28.5.18

A matemática da escrita

Não tenho novidades, tenho, se for de seu interesse, uma frase que a Maria Valéria Rezende, a prima, falou numa palestra no Salão Carioca do Livro: “Eu escrevo para levar susto.” Em relação à escrita, não há postura mais radical, e eu, se um dia tiver consciência plena do ofício de escritor, ficarei feliz se disser o mesmo. Sei que me assusto com o que escrevo, talvez seja por isso que eu escreva. Maria Valéria lançou uma possibilidade, que apanho e passo a lidar com ela.



No mesmo salão, eu disse que gosto mais de ler do que de escrever porque o sofrimento de uma leitura pode ser atenuado no intervalo entre uma página e outra, por exemplo, quando deixo o livro para ir à sala fazer a refeição ou para beijar o filho que chega da rua. No caso da escrita, nunca que a gente se desvencilha da dor. Aquela história em gestação aos poucos ganha força suficiente para nos deixar à sua mercê. Não por acaso nossos olhos se perdem e nossa presença não passa de um corpo — um vulto? — na sala, no quarto. Nos tornamos um ser, por sorte, provisório. Uma hora voltamos à terra, às vezes por conta dos compromissos duros da vida, noutras por receber o beijo do filho, o carinho do companheiro, esses que convivem com nossas estranhezas.

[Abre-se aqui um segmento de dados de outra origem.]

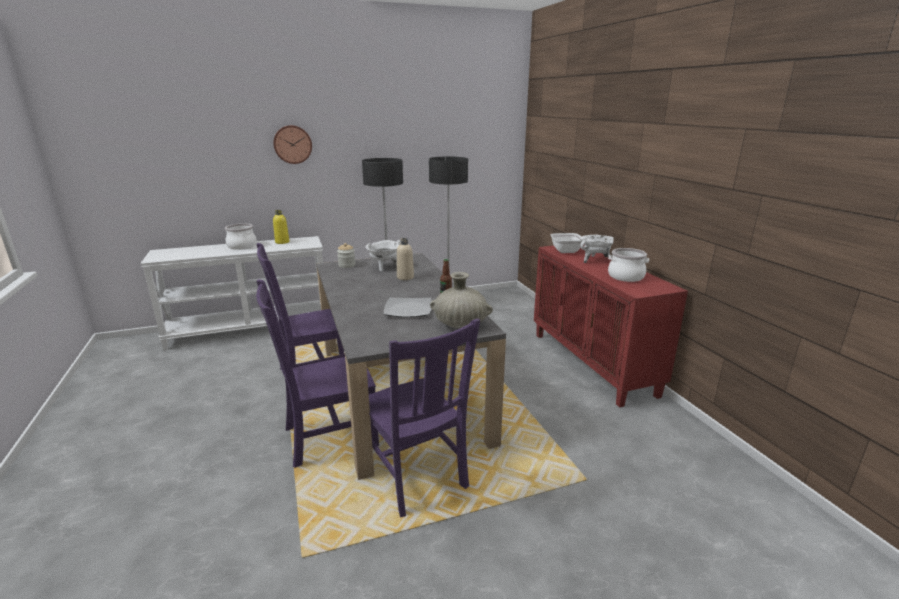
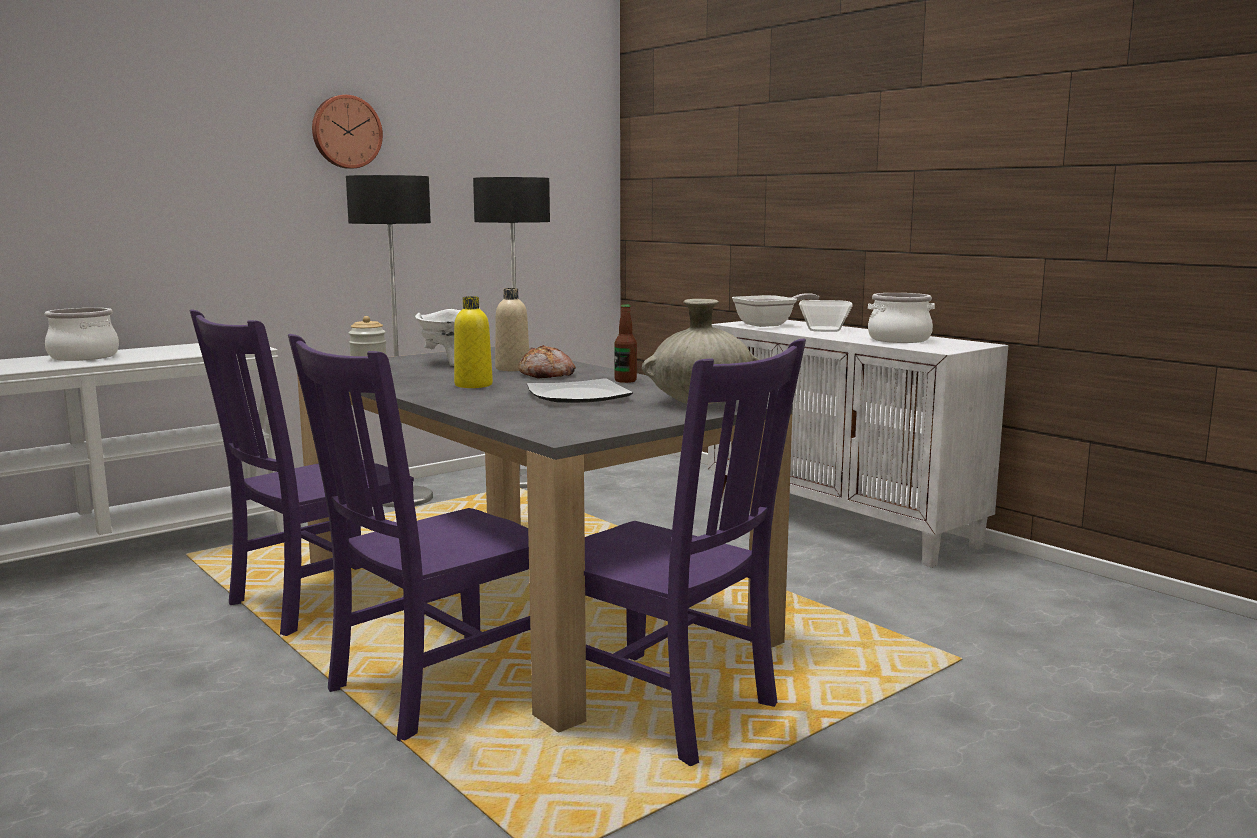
camera: 20 degrees left, 10 degrees down
wall clock [273,125,312,164] -> wall clock moved to [312,95,383,169]
yellow bottle [273,210,290,244] -> yellow bottle moved to [454,296,493,388]
red cabinet [534,244,688,408] -> white cabinet [708,320,1008,567]
white cooking pot [580,235,614,263] -> bowl [799,300,853,332]
none -> bread [518,345,576,379]

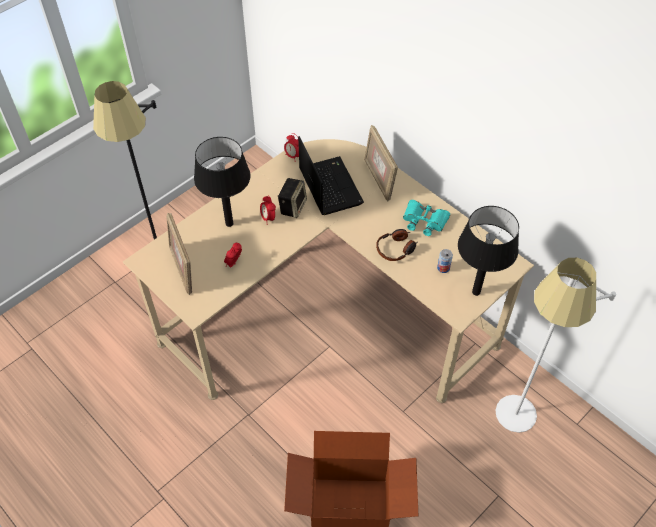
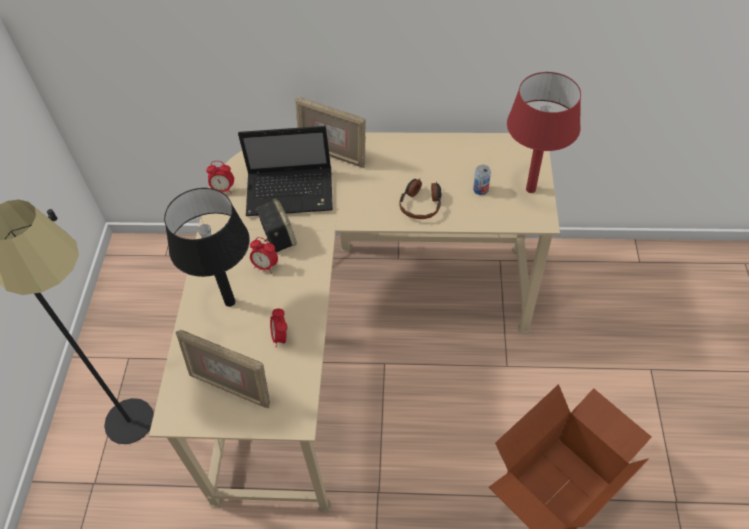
camera: 40 degrees left, 0 degrees up
laptop [298,136,364,215] -> laptop turned 150 degrees clockwise [238,126,333,216]
turquoise binoculars [403,200,450,236] -> none
black table lamp [458,206,519,296] -> red table lamp [507,72,581,193]
white floor lamp [495,258,616,433] -> none

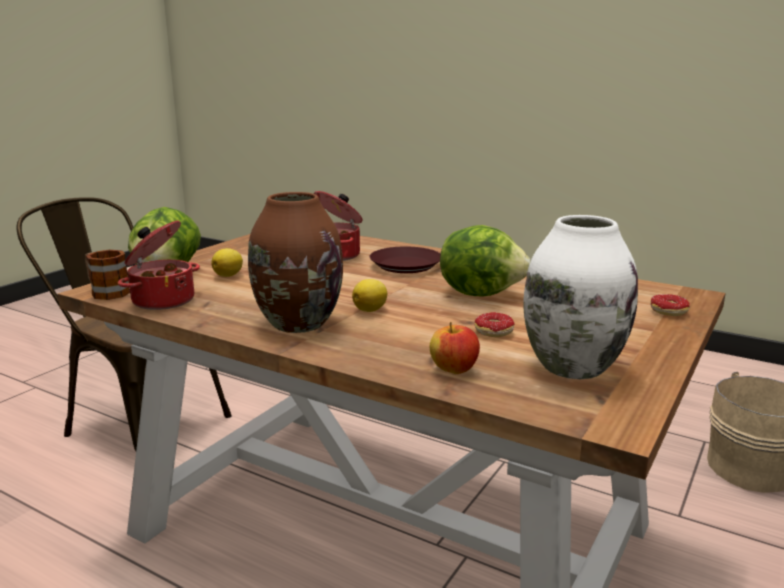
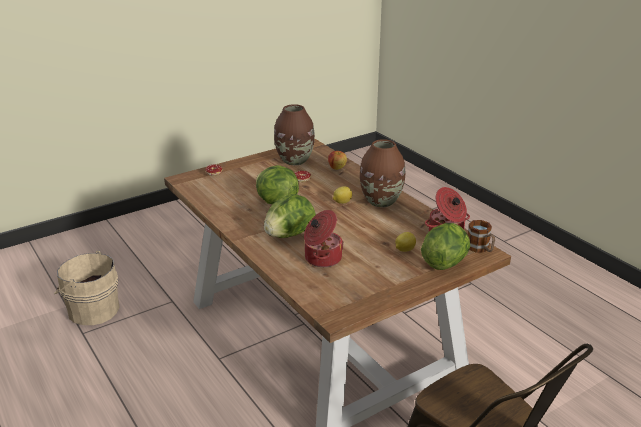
camera: 155 degrees left, 10 degrees up
brown plate [370,246,440,273] -> lettuce [264,194,316,238]
white vase [523,215,638,379] -> brown vase [274,104,315,165]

O que disse no parágrafo anterior fez parte de uma resposta a outra questão. A mediadora da mesa sobre o livro “Nosotros – 20 contos latino-americanos” (lançado no ano passado pela editora Oito e Meio), Lucia Bettencourt, queria saber o que achávamos de escritores contemporâneos que não se mostram muito chegados à leitura, esses que escrevem, mas não leem. Hoje, não consigo entender tamanha aberração, mas meu impulso artístico veio antes da leitura. Menino ainda eu inventava versinhos; mais tarde, fazia música e letra; e escrevi meus primeiros contos sem ter lido quase nada. Portanto entendo o desejo de escrever, a vontade de se expressar, mas, caro escritor que não lê, suas braçadas não o levarão a lugar nenhum. Agora, atenção: ler não garante talento, ou seja, ler é condição necessária, mas não suficiente para ser um bom escritor. E o que é de fato suficiente, zilhões de novos escritores, os leitores ávidos desta crônica tão sábia, gostarão de saber. Ora, condição suficiente não há, mas entre as necessárias, descobri agora, está a de “escrever pra levar susto”.